*** Opening TEXT UNDER STUDY ***

Grade 11

Advanced

7 min

Lesson 9 of 12

The Photoelectric Effect

Not Started

The phenomenon that challenged classical wave theory and introduced the concept of light as particles.

Imagine a locked door that won't budge no matter how many people push on it at once, yet opens instantly for a single person holding the right key. In the world of physics, light behaves exactly like this—and it completely broke our understanding of the universe.

Learning Objectives

1.Describe the experimental observation of electron emission from metal surfaces
2.Identify why classical wave theory failed to explain the threshold frequency
3.Define the work function and threshold frequency of a metal

The Observation: Light as a Hammer

In 1887, Heinrich Hertz noticed something strange: sparks jumped more easily between electrodes when they were illuminated by ultraviolet light. This is the Photoelectric Effect: the emission of electrons (called photoelectrons) from a material's surface when light shines on it. According to classical physics, light was a continuous wave. If you increased the intensity (brightness) of the light, you were pumping more energy into the metal, which should eventually shake electrons loose regardless of the light's color. But experiments showed something impossible: for some metals, even the brightest red light did nothing, while the dimmest blue light caused immediate emission.

Quick Check

In the photoelectric effect, what are the ejected particles called?

They are electrons emitted due to light (photons).

Answer

Photoelectrons

The Classical Failure

Classical wave theory predicted that if you waited long enough, any light should eventually eject an electron. However, scientists discovered a threshold frequency ( $f_0$ ). This is the minimum frequency of light required to eject an electron from a specific metal. If the light's frequency is below $f_0$ , no electrons are emitted, no matter how intense the light is or how long you wait. This suggested that light isn't just a continuous wave, but arrives in discrete "packets" of energy. This discovery was the first major crack in the foundation of classical physics.

A specific metal has a threshold frequency of $f_0 = 5.0 \times 10^{14} \text{ Hz}$ . 1. Light A has a frequency of $4.5 \times 10^{14} \text{ Hz}$ . 2. Light B has a frequency of $6.0 \times 10^{14} \text{ Hz}$ .

Result: Only Light B will eject electrons because its frequency is higher than the threshold ( $f_B > f_0$ ). Light A will never eject electrons, regardless of its brightness.

*** Closing TEXT UNDER STUDY ***
*** Opening EXCERPTED DATA ***

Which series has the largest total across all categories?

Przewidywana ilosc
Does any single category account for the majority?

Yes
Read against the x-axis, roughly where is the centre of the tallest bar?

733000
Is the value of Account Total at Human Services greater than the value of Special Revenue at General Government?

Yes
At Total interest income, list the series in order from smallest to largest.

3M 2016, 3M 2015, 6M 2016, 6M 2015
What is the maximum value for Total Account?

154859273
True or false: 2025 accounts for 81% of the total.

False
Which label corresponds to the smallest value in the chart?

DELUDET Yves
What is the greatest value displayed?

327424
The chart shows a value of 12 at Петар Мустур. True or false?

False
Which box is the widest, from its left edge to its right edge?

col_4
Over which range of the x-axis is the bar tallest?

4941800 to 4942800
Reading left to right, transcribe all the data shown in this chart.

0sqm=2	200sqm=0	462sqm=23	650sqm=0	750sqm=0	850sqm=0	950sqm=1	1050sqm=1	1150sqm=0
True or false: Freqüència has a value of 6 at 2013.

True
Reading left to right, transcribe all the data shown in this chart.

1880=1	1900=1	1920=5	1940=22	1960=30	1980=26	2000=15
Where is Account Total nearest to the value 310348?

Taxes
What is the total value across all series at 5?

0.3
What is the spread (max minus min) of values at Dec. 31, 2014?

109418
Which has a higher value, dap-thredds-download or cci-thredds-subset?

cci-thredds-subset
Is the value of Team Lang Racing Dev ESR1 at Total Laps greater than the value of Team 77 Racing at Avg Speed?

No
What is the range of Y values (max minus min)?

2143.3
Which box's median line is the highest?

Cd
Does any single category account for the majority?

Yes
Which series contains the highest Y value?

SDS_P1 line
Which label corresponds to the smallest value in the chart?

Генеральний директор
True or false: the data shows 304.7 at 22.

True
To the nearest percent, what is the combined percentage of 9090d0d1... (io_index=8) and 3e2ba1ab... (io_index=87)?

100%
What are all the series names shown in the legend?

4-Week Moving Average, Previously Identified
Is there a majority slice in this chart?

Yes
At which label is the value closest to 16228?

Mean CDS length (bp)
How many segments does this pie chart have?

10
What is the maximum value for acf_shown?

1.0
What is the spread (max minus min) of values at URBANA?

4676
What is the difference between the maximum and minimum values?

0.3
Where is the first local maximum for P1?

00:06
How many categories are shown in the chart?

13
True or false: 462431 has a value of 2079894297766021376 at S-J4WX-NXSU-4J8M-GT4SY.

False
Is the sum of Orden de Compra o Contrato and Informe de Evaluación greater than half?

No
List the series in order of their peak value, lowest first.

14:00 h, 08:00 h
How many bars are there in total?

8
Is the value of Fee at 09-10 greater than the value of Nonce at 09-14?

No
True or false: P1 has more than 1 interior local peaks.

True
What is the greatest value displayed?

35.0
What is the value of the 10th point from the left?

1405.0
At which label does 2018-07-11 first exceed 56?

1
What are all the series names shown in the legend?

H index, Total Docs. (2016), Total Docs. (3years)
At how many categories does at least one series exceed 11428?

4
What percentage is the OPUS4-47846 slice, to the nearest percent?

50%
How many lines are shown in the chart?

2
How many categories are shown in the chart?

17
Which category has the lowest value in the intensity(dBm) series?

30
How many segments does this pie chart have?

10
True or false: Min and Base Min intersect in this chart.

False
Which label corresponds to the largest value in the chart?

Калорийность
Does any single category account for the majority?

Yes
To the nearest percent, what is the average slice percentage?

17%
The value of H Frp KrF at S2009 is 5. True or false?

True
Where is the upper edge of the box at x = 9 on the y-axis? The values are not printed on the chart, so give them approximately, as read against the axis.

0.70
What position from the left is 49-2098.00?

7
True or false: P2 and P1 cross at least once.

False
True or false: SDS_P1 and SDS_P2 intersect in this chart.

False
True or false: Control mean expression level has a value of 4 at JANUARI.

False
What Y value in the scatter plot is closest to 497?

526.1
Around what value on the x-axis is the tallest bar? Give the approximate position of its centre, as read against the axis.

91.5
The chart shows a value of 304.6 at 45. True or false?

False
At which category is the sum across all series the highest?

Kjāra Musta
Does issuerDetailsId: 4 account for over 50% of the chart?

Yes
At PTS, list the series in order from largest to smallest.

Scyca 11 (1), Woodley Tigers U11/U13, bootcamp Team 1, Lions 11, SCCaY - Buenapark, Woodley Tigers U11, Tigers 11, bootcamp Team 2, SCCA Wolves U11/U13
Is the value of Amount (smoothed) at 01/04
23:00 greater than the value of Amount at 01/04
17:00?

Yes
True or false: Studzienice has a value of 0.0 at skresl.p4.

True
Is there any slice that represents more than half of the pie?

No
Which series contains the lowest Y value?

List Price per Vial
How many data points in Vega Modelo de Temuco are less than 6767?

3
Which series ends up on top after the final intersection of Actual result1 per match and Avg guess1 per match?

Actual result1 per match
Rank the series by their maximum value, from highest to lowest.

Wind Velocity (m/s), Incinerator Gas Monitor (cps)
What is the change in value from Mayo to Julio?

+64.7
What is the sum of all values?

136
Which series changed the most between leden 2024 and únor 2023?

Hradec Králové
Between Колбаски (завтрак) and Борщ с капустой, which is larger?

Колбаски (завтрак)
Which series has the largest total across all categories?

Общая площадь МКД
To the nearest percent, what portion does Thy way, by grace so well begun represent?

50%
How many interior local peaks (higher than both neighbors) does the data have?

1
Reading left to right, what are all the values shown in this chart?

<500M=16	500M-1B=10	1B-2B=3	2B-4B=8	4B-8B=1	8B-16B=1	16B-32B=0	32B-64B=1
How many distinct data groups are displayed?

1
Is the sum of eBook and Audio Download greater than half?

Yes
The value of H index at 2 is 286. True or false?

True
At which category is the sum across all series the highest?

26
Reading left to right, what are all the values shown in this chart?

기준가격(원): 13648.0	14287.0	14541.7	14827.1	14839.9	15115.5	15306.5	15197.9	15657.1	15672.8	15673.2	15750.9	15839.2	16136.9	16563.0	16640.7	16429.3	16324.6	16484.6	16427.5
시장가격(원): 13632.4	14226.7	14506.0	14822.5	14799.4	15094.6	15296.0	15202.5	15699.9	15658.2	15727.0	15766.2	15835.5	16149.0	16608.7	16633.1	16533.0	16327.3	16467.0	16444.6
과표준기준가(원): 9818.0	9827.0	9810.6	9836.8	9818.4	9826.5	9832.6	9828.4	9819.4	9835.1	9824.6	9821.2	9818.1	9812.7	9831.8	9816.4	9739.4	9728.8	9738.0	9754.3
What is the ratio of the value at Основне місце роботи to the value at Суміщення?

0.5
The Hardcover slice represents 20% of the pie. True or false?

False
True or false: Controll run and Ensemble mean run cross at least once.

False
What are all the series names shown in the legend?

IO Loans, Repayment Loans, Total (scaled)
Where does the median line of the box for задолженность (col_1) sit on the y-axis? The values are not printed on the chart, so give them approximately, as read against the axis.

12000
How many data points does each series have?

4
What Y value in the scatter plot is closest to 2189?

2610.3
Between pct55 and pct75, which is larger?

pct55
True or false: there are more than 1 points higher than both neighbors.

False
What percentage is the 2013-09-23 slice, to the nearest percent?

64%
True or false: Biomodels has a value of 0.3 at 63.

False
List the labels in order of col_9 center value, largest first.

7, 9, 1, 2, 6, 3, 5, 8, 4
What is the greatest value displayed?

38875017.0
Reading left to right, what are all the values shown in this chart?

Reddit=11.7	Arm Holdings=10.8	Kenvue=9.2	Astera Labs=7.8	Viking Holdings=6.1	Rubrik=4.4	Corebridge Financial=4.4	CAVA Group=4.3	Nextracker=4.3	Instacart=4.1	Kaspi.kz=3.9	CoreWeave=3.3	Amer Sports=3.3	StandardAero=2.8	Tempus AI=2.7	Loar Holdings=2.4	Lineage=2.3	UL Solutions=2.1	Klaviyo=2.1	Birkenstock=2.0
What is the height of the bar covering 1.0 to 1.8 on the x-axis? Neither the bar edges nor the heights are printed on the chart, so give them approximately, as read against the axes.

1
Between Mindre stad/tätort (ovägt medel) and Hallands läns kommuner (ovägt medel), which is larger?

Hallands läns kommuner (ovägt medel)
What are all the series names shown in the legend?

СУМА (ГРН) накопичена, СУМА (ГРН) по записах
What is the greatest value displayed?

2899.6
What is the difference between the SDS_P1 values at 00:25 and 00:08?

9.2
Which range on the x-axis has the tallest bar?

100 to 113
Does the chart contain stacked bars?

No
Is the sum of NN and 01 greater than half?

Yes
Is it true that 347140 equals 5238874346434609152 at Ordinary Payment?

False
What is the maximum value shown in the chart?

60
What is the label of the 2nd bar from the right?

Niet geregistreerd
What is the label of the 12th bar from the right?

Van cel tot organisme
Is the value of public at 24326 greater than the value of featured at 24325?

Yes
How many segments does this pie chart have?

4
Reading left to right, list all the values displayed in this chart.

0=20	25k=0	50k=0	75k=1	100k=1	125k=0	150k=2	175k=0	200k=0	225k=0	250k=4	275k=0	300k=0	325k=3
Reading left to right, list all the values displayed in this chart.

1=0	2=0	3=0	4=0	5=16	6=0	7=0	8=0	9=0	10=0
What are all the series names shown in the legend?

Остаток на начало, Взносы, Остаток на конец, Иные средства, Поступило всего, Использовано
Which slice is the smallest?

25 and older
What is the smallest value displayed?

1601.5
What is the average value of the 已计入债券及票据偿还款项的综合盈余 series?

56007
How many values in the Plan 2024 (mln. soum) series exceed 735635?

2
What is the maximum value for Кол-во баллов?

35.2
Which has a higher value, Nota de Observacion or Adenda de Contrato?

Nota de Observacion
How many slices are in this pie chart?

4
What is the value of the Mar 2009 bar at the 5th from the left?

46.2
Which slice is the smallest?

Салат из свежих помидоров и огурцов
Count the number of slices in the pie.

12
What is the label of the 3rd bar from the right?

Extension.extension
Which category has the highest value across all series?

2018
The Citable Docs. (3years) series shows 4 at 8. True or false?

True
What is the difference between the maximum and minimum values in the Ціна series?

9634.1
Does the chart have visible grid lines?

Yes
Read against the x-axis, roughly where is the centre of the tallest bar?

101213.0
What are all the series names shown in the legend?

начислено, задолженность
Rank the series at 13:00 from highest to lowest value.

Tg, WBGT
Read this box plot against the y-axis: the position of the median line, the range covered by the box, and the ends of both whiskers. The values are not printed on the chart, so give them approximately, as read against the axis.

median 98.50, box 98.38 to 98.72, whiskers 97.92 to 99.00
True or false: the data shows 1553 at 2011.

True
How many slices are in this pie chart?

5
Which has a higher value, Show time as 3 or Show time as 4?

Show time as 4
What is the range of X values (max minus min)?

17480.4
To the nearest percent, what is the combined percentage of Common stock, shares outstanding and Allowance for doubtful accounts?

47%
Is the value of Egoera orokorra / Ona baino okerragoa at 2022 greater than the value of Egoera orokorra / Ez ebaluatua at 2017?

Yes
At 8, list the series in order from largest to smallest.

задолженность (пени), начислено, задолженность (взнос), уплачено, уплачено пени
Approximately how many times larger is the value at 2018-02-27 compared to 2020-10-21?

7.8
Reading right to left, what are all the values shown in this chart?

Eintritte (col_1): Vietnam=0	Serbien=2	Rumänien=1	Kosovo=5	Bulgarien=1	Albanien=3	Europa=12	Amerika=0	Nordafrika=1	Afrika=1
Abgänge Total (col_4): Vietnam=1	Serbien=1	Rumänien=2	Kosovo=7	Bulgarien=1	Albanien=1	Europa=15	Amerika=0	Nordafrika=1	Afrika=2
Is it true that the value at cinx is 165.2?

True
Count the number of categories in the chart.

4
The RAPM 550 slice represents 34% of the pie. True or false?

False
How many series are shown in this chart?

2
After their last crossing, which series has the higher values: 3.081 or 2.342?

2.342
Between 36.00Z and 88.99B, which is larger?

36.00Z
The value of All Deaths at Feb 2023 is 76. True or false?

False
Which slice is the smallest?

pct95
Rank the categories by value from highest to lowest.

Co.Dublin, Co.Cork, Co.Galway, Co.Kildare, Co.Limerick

*** Closing EXCERPTED DATA ***

__PROBLEMS TO WORK ON__.
a) Write out, word for word, the stretch of the photoelectric effect lesson from "The Classical Failure" through "of classical physics.".
b) Carry the photoelectric effect lesson on from its last sentence.
You can leave the material aside here.

__TASK ANSWERS__.
a)
The Classical Failure

Classical wave theory predicted that if you waited long enough, any light should eventually eject an electron. However, scientists discovered a threshold frequency ( $f_0$ ). This is the minimum frequency of light required to eject an electron from a specific metal. If the light's frequency is below $f_0$ , no electrons are emitted, no matter how intense the light is or how long you wait. This suggested that light isn't just a continuous wave, but arrives in discrete "packets" of energy. This discovery was the first major crack in the foundation of classical physics.

b)
Einstein’s Solution: The Work Function

Albert Einstein solved the mystery by proposing that light consists of particles called photons. Each photon carries a specific amount of energy defined by

E = hf

, where

h

is Planck’s constant (

6.626 \times 10^{-34} \text{ J}\cdot\text{s}

). To escape the metal, an electron must overcome a binding energy known as the Work Function (

\Phi

). Think of the work function as a "toll" the electron must pay to leave the surface. The threshold frequency is simply the frequency where the photon energy exactly equals the work function:

\Phi = hf_0

Calculate the energy of a single photon of violet light with a frequency of $7.5 \times 10^{14} \text{ Hz}$ . 1. Use the formula $E = hf$ . 2. Substitute values: $E = (6.626 \times 10^{-34} \text{ J}\cdot\text{s})(7.5 \times 10^{14} \text{ Hz})$ . 3. $E \approx 4.97 \times 10^{-19} \text{ J}$ .

Quick Check

What happens to the excess energy if a photon has more energy than the work function?

Energy must be conserved; if the 'toll' is paid, the rest is used for speed.

Answer

It becomes the kinetic energy of the ejected electron.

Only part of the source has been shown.